--- Begin Provided records ---

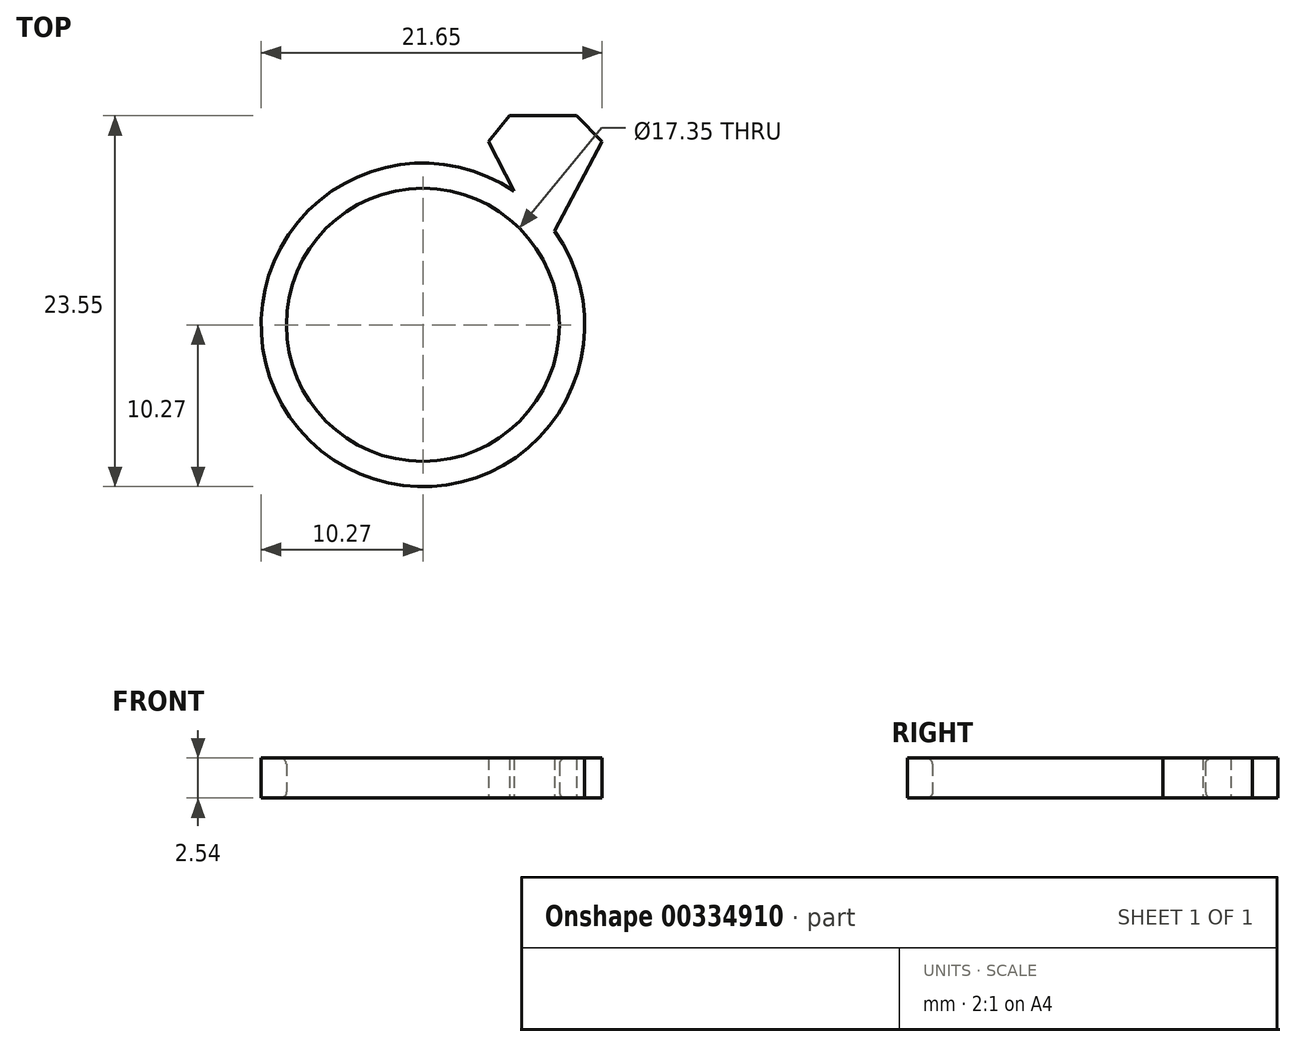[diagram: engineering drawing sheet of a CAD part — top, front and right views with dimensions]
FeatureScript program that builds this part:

--- End Provided records ---
--- Begin Provided records ---

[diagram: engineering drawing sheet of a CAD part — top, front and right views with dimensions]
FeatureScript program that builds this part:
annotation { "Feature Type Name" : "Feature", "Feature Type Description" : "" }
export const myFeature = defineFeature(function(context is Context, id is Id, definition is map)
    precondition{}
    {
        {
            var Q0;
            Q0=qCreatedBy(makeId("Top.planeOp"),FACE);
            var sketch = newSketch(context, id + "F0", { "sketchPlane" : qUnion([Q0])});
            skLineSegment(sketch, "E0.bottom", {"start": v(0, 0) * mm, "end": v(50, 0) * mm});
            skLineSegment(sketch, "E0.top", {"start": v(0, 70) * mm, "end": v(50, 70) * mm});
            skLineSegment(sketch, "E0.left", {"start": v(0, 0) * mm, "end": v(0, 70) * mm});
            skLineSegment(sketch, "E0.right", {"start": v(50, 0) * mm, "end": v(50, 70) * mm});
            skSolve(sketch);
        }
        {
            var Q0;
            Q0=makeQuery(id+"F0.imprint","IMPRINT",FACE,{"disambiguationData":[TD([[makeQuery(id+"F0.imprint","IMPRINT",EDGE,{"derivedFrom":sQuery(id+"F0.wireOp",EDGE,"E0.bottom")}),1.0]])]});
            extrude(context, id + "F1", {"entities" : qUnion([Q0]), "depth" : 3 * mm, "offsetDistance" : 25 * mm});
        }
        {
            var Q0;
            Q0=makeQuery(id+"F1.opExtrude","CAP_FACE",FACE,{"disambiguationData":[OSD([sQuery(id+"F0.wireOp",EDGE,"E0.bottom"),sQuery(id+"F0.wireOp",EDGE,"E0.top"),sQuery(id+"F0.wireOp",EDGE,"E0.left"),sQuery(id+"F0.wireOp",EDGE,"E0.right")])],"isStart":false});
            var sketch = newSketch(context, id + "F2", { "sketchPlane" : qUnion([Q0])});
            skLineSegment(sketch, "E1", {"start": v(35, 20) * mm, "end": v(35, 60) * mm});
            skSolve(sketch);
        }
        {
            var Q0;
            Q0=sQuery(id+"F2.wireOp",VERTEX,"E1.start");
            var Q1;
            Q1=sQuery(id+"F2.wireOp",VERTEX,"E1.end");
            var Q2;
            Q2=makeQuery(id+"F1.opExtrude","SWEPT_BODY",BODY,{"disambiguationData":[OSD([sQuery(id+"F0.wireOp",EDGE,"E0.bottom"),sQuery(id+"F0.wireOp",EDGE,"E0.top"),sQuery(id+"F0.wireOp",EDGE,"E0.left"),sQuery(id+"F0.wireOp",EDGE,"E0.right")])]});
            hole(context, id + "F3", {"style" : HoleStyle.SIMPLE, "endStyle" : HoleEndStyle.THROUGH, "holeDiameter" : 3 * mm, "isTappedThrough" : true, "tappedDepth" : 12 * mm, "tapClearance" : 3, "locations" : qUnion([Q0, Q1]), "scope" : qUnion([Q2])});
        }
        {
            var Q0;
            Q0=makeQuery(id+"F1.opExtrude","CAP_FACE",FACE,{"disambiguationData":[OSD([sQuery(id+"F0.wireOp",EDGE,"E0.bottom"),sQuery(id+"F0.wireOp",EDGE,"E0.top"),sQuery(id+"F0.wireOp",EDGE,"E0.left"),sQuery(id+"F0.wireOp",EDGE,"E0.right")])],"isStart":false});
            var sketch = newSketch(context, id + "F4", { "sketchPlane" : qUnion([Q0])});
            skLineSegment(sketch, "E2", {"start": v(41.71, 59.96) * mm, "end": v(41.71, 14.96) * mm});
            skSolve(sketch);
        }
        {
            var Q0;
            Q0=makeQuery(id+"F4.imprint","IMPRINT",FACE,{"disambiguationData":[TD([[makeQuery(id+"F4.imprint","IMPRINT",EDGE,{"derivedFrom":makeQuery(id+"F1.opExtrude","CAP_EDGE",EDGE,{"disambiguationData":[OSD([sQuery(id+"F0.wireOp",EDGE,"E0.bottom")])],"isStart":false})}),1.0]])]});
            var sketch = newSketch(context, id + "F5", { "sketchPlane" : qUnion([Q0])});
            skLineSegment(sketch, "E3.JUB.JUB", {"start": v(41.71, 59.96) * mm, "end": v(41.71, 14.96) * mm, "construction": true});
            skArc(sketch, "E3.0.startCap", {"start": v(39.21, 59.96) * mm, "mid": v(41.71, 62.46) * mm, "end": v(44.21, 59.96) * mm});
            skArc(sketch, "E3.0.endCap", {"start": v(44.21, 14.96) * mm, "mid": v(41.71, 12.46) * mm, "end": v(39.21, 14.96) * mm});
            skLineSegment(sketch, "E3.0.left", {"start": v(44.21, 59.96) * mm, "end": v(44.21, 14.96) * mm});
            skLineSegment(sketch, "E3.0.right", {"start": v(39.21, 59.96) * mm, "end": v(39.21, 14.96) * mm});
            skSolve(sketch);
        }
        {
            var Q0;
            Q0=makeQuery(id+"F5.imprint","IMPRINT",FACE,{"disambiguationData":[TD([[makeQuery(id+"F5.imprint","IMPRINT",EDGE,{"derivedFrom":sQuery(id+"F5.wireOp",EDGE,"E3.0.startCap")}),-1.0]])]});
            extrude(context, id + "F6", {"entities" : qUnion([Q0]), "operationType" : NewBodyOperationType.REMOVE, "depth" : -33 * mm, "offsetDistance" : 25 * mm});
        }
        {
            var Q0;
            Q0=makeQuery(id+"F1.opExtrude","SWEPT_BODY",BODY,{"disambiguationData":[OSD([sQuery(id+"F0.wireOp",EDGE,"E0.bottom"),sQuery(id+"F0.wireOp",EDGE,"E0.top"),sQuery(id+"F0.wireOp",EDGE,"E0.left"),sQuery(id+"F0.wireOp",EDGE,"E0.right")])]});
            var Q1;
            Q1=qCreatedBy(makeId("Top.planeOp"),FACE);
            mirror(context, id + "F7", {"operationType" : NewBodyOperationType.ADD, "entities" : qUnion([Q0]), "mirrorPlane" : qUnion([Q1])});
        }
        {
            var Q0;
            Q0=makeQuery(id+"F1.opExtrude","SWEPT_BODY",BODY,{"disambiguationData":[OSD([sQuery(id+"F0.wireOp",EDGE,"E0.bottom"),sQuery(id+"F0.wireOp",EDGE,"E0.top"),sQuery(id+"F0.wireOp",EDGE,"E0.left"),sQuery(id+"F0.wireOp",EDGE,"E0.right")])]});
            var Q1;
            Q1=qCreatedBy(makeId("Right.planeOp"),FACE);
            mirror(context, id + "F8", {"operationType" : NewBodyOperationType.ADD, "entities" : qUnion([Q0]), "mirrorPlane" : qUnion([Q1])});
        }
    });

--- End Provided records ---
--- Begin Provided records ---

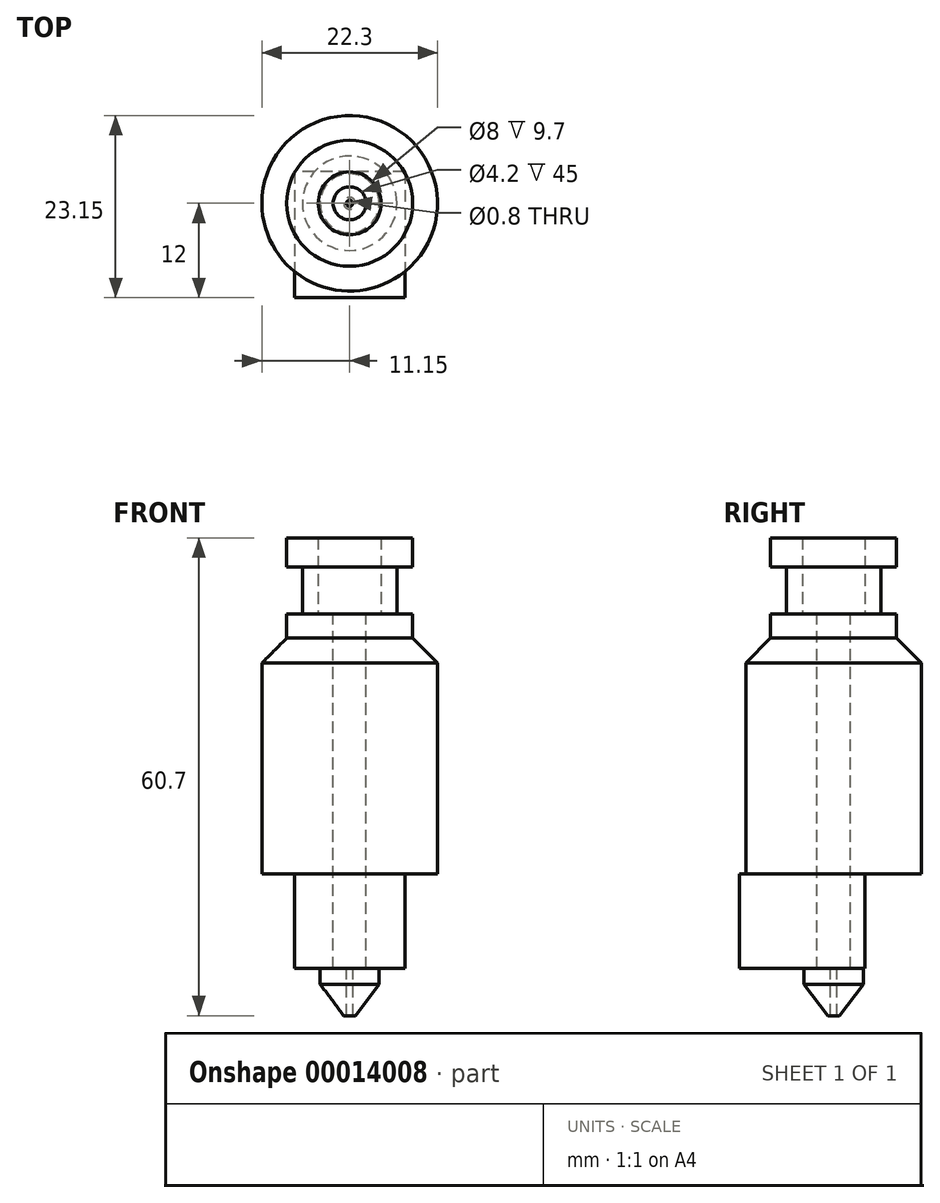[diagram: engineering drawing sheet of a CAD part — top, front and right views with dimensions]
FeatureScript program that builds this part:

--- End Provided records ---

### Your task
Which lines in the items above contain the string "mirrorPlane" with the same capitalization? Gather each such line and copy it out in full.

### Exercise answer
            mirror(context, id + "F7", {"operationType" : NewBodyOperationType.ADD, "entities" : qUnion([Q0]), "mirrorPlane" : qUnion([Q1])});
            mirror(context, id + "F8", {"operationType" : NewBodyOperationType.ADD, "entities" : qUnion([Q0]), "mirrorPlane" : qUnion([Q1])});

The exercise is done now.